[start Reading passage]

Image of the custom Ouija board from Midnight Madness 2025, photo by Chase Anderson

It’s Saturday evening. A team of six puzzlers have spent the past five hours traveling across New York City for a hunt, and just decoded a sequence of responses from a custom Ouija board: the answers to the thirteen questions they had just asked spelled out GPS coordinates to a nearby office complex. Upon arriving at their destination, they rush past the Alamo Drafthouse to reach their next destination: a non-profit filled with vibrantly decorated pianos, arranged in rings of four. Multicolored stickers adorn several keys on each piano, practically begging to be played. And identifying the songs they’re about to perform is only the first step.

This experiential snapshot was from the charity puzzle event Midnight Madness. Famed composer and playwright Stephen Sondheim was not directly involved in the creation of this hunt, and none of his songs were featured in the puzzle that unfurled as teams tickled the ivory. And yet, as Barry Joseph argues in his new book Matching Minds with Sondheim, that event (and many more like it) might never have happened had it not been for Sondheim’s passion for puzzling.

Joseph makes an incredibly compelling case, tracing Sondheim’s influence through everything from puzzle hunts and cryptic crosswords to escape rooms and even board games. The book highlights how the puzzles and games that Sondheim created as intimate gifts for friends, family, and colleagues shaped the modern puzzling landscape.


A copy of Matching Minds with Sondheim, along a puzzle bookmark mirroring a Sondheim puzzle

In Good Company: Sondheim’s Surprising Puzzling Cameos

Much of the thrill of Matching Minds with Sondheim comes from learning how deeply embedded Sondheim was across early puzzling communities. Fans of Sondheim’s musicals might be surprised to learn that he moonlit as New York magazine’s first puzzle editor, starting with the magazine’s launch in 1968. During that tenure, he helped popularize the cryptic crossword format to American audiences, simplifying elements to be more approachable. And while Broadway fans may have been familiar with his longtime friendship with fellow composer Leonard Bernstein, the fact that he created a series of three narratively linked board games known as The Great Conductor Hunt to celebrate the man’s 50th birthday is less publicized.

[end Reading passage]
[start Data shown]

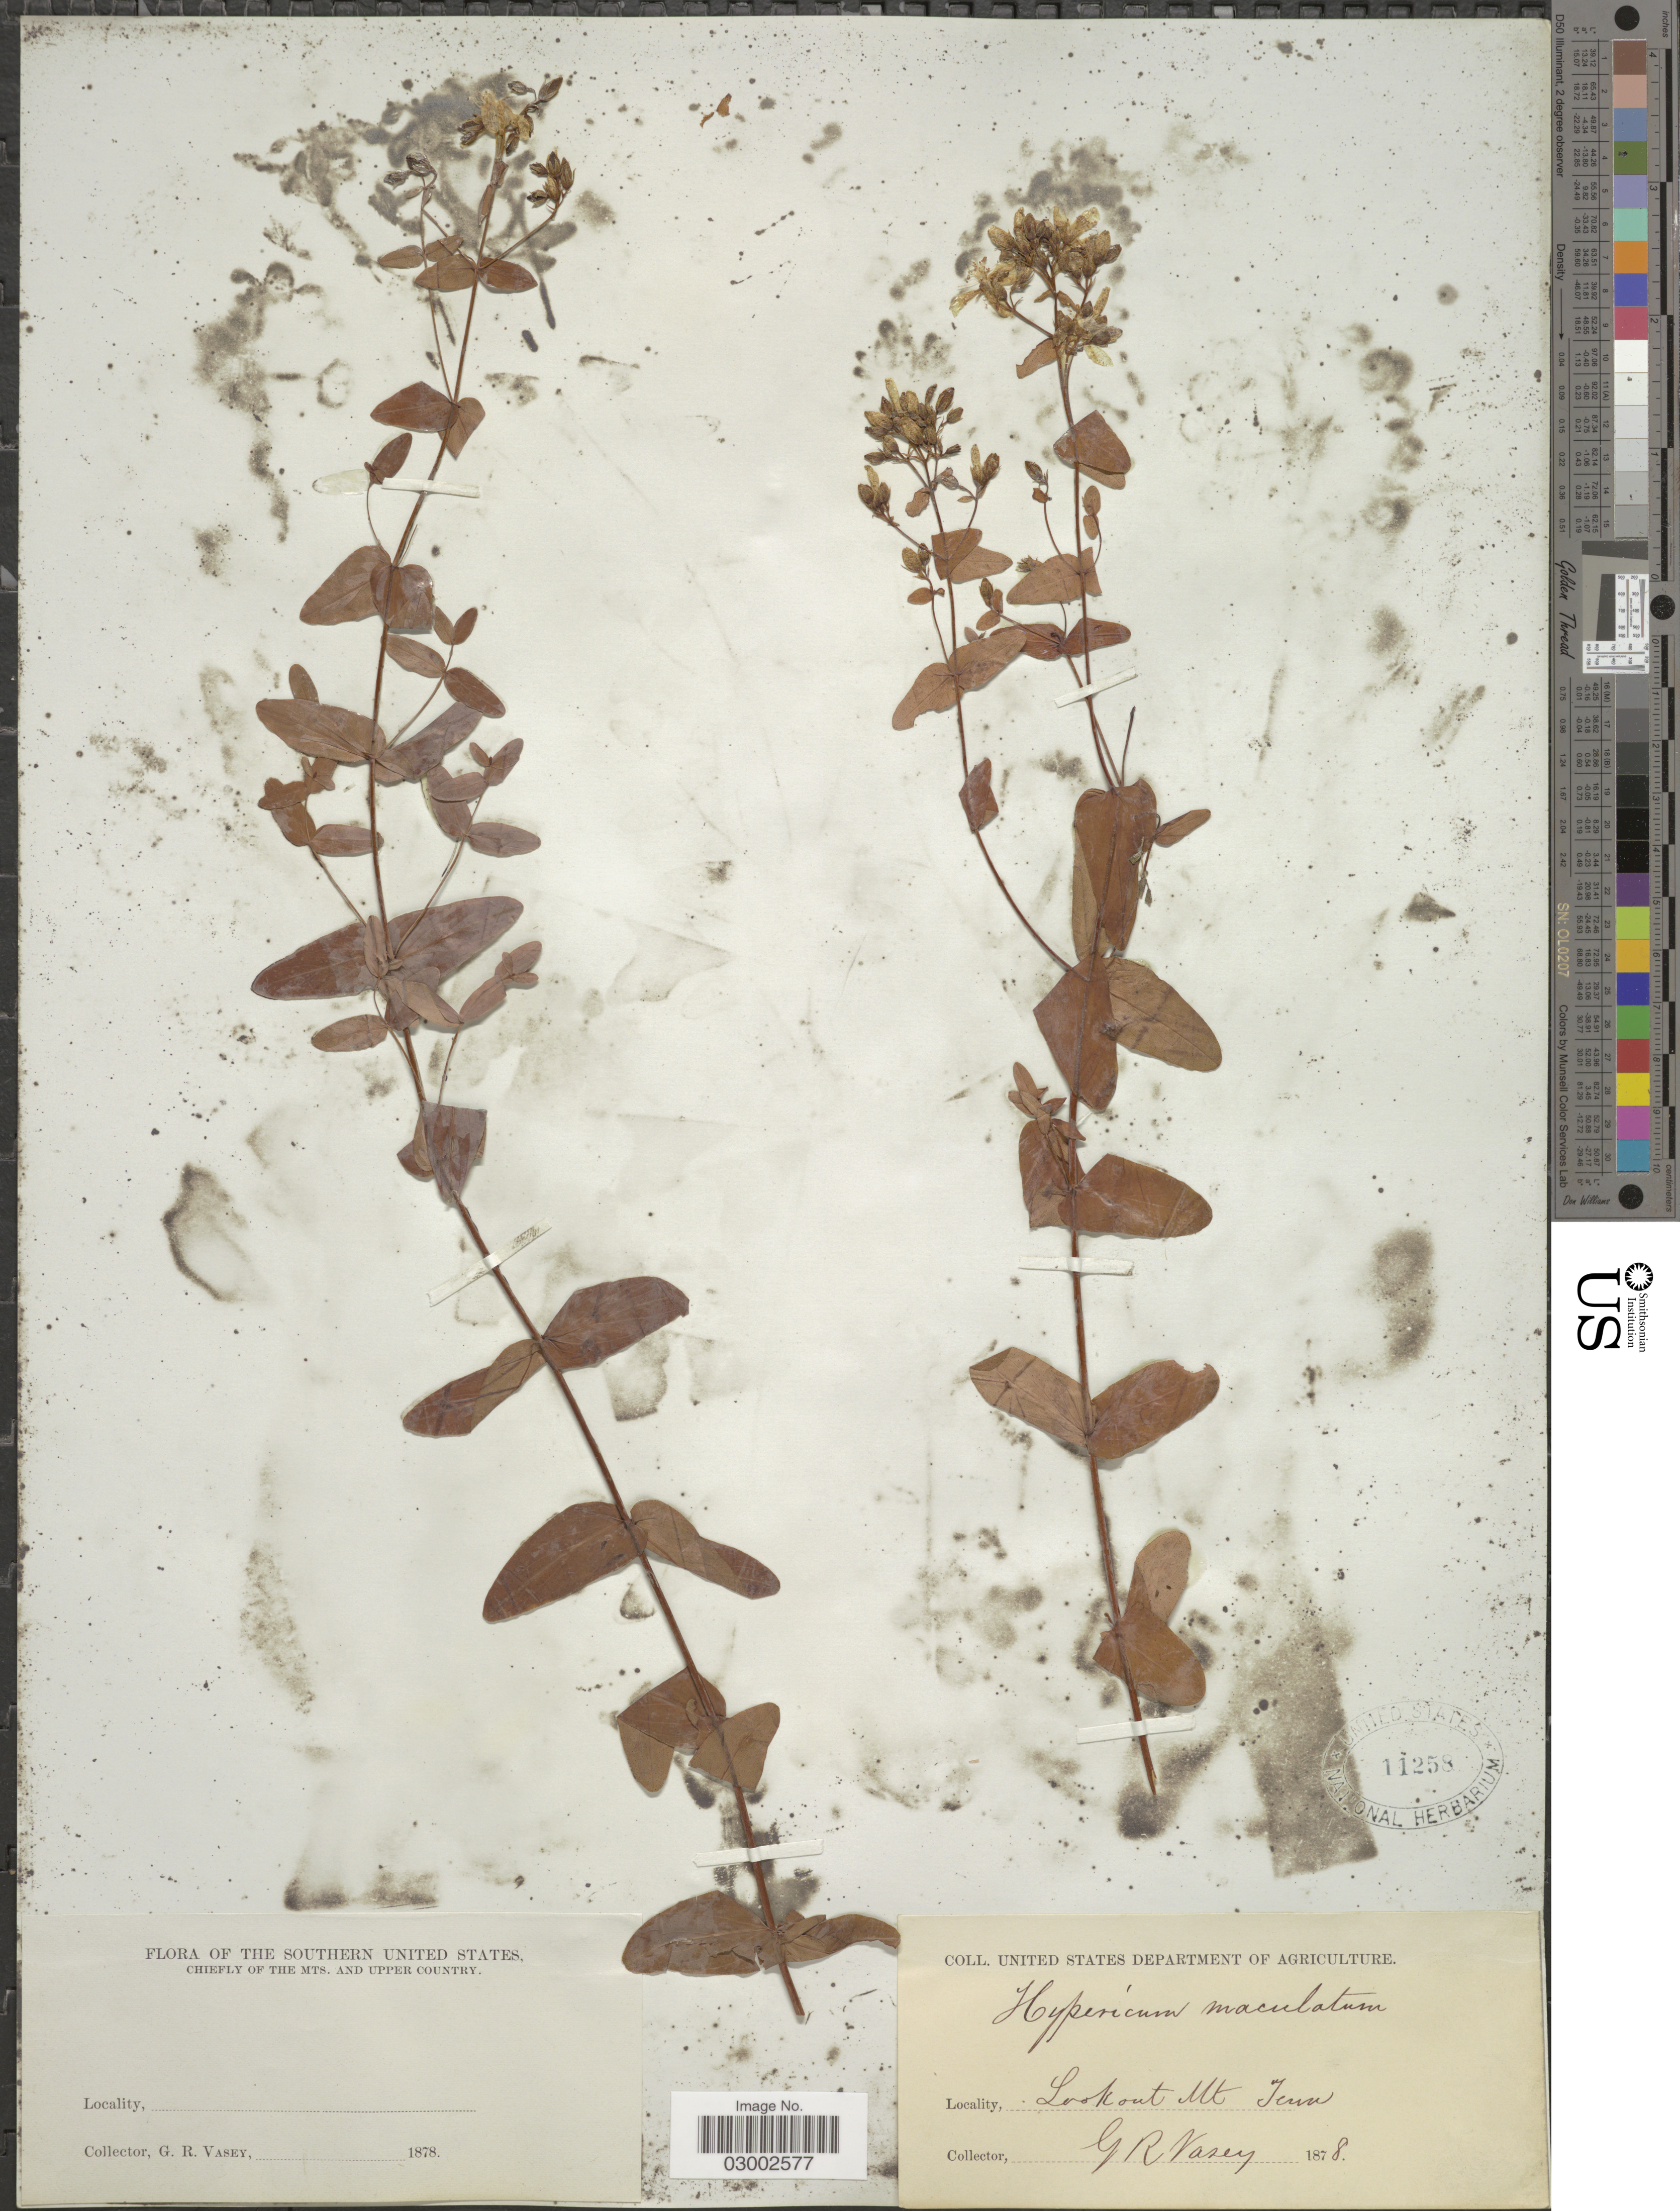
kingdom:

[end Data shown]

* _What you need to do_
Copy the book review from the words "Joseph makes an" through "modern puzzling landscape.", and swap "escape rooms" for "trivia nights".

* _Exercise answer_
Joseph makes an incredibly compelling case, tracing Sondheim’s influence through everything from puzzle hunts and cryptic crosswords to trivia nights and even board games. The book highlights how the puzzles and games that Sondheim created as intimate gifts for friends, family, and colleagues shaped the modern puzzling landscape.